The Sperryville Volunteer Fire Department was chartered in 1947 to become the second fire company in Rappahannock County. Their first apparatus was a 1938 USA model 750 gpm pumper built for the US Army at Fort Holibird, MD. Like many apparatus of that era there was no windshield, cab doors or roof for protection against the elements. After operating several used units purchased from other departments, the department received their first new apparatus in 1957 with the delivery of an FWD model S-750 pumper equipped with twin booster reels and a much-needed closed cab.

Over the years the Sperryville Volunteer Fire Department has operated an apparatus fleet with a combination of both new and used units. The department acquired a 1975 Kenworth pumper tanker with Howe bodywork from Long Grove, IL, and placed the unit into service as Tanker 2. At one time the department operated several units acquired from Fairfax County, VA, including a 1971 Seagrave PB model 1000 gpm pumper and a 1986 Pierce Arrow 1250 gpm pumper that was operated by the department in McLean, VA.

Today, the Sperryville Volunteer Fire Department is under the command of Chief Richie Burke and responds annually to approximately 200 incidents. The department maintains an active membership of 25 personnel with six pieces of apparatus. The current fleet of apparatus operates from a single station and consists of a 1995 Pierce Lance 1500 gpm pumper that was formerly operated by the Columbia Engine Company in Oceanside, NY. Rescue Engine 2 was acquired from Oceanside during 2007 and is equipped with hydraulic rescue tools, air bags, and stabilization jacks along with a full compliment of engine company equipment. Engine Tanker 2 was purchased new during 2006 and is a Spartan Gladiator 4x4 chassis with bodywork by Four Guys Fire Apparatus. This unit carries a 1500 gpm pump, 1500-gallon water tank together with a 30-gallon foam tank and three quick dumps. Both of these units feature stainless steel bodies and air-actuated aluminum tread plate hose bed covers.

Other units currently operated by the department include a 1983 and 1997 Ford F series pickups, equipped with slide-on skid units for brush fire duty, and a 2010 Ford F-350 four-door cab unit assigned as Utility 2. The stations newest unit operating as Attack 2 is a 2010 International four-door cab pumper with bodywork constructed by Four Guys Fire Apparatus.

The first due area for Company 2 is quite rugged and required the design of a four-wheel drive chassis with adequate ground clearance to operate in off-road locations.
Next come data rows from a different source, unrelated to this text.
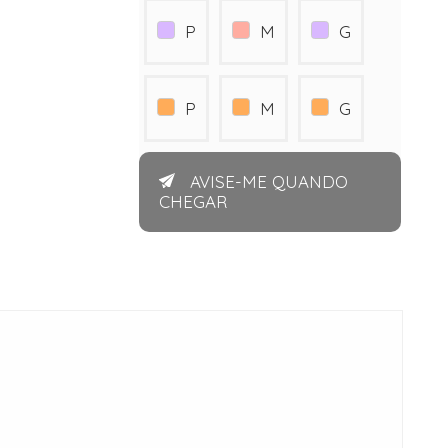
P
M
G
P
M
G
AVISE-ME QUANDO
CHEGAR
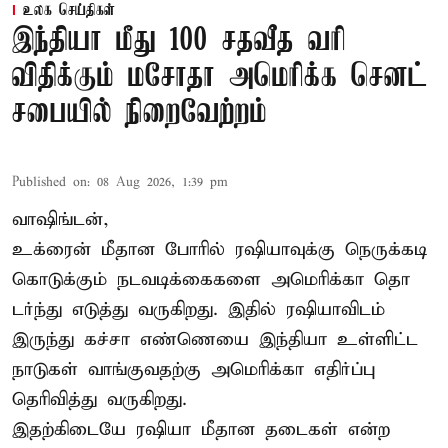
உலக செய்திகள்
இந்தியா மீது 100 சதவீத வரி
விதிக்கும் மசோதா அமெரிக்க செனட்
சபையில் நிறைவேற்றம்
Published on
:
08 Aug 2026, 1:39 pm
வாஷிங்டன்,
உக்ரைன் மீதான போரில் ரஷியாவுக்கு நெருக்கடி
கொடுக்கும் நடவடிக்கைகளை அமெரிக்கா தொ
டர்ந்து எடுத்து வருகிறது. இதில் ரஷியாவிடம்
இருந்து கச்சா எண்ணெயை இந்தியா உள்ளிட்ட
நாடுகள் வாங்குவதற்கு அமெரிக்கா எதிர்ப்பு
தெரிவித்து வருகிறது.
இதற்கிடையே ரஷியா மீதான தடைகள் என்ற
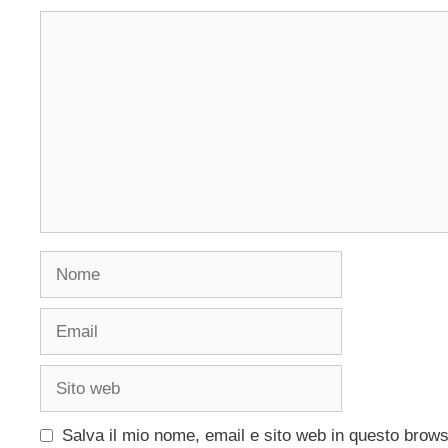
Commento
Nome
Email
Sito
web
Salva il mio nome, email e sito web in questo brow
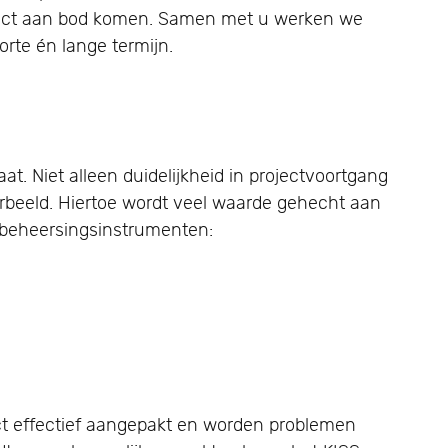
raject aan bod komen. Samen met u werken we
rte én lange termijn.
aat. Niet alleen duidelijkheid in projectvoortgang
orbeeld. Hiertoe wordt veel waarde gehecht aan
ctbeheersingsinstrumenten:
ct effectief aangepakt en worden problemen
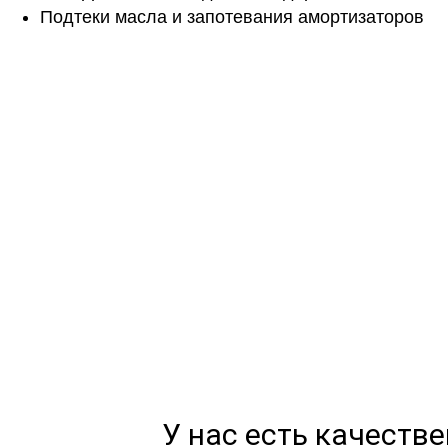
Подтеки масла и запотевания амортизаторов
Не н
Дадим подробную консультацию по 
Оставьте зая
У нас есть качеств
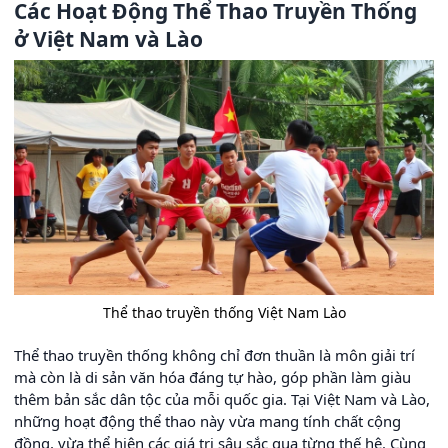
Các Hoạt Động Thể Thao Truyền Thống
ở Việt Nam và Lào
Thể thao truyền thống Việt Nam Lào
Thể thao truyền thống không chỉ đơn thuần là môn giải trí
mà còn là di sản văn hóa đáng tự hào, góp phần làm giàu
thêm bản sắc dân tộc của mỗi quốc gia. Tại Việt Nam và Lào,
những hoạt động thể thao này vừa mang tính chất cộng
đồng, vừa thể hiện các giá trị sâu sắc qua từng thế hệ. Cùng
Working with the department’s apparatus committee Chief Burke developed a set of bid specifications that clearly outlined the design requirements for the new apparatus without restricting competitive bidding. The department received four bids on the project with the result being a contract award to Four Guys for the new rig. From this point the fire department worked closely with Bob Purcell, the local Four Guys representative, during the manufacturing process to insure that all of portions of the specifications were properly executed.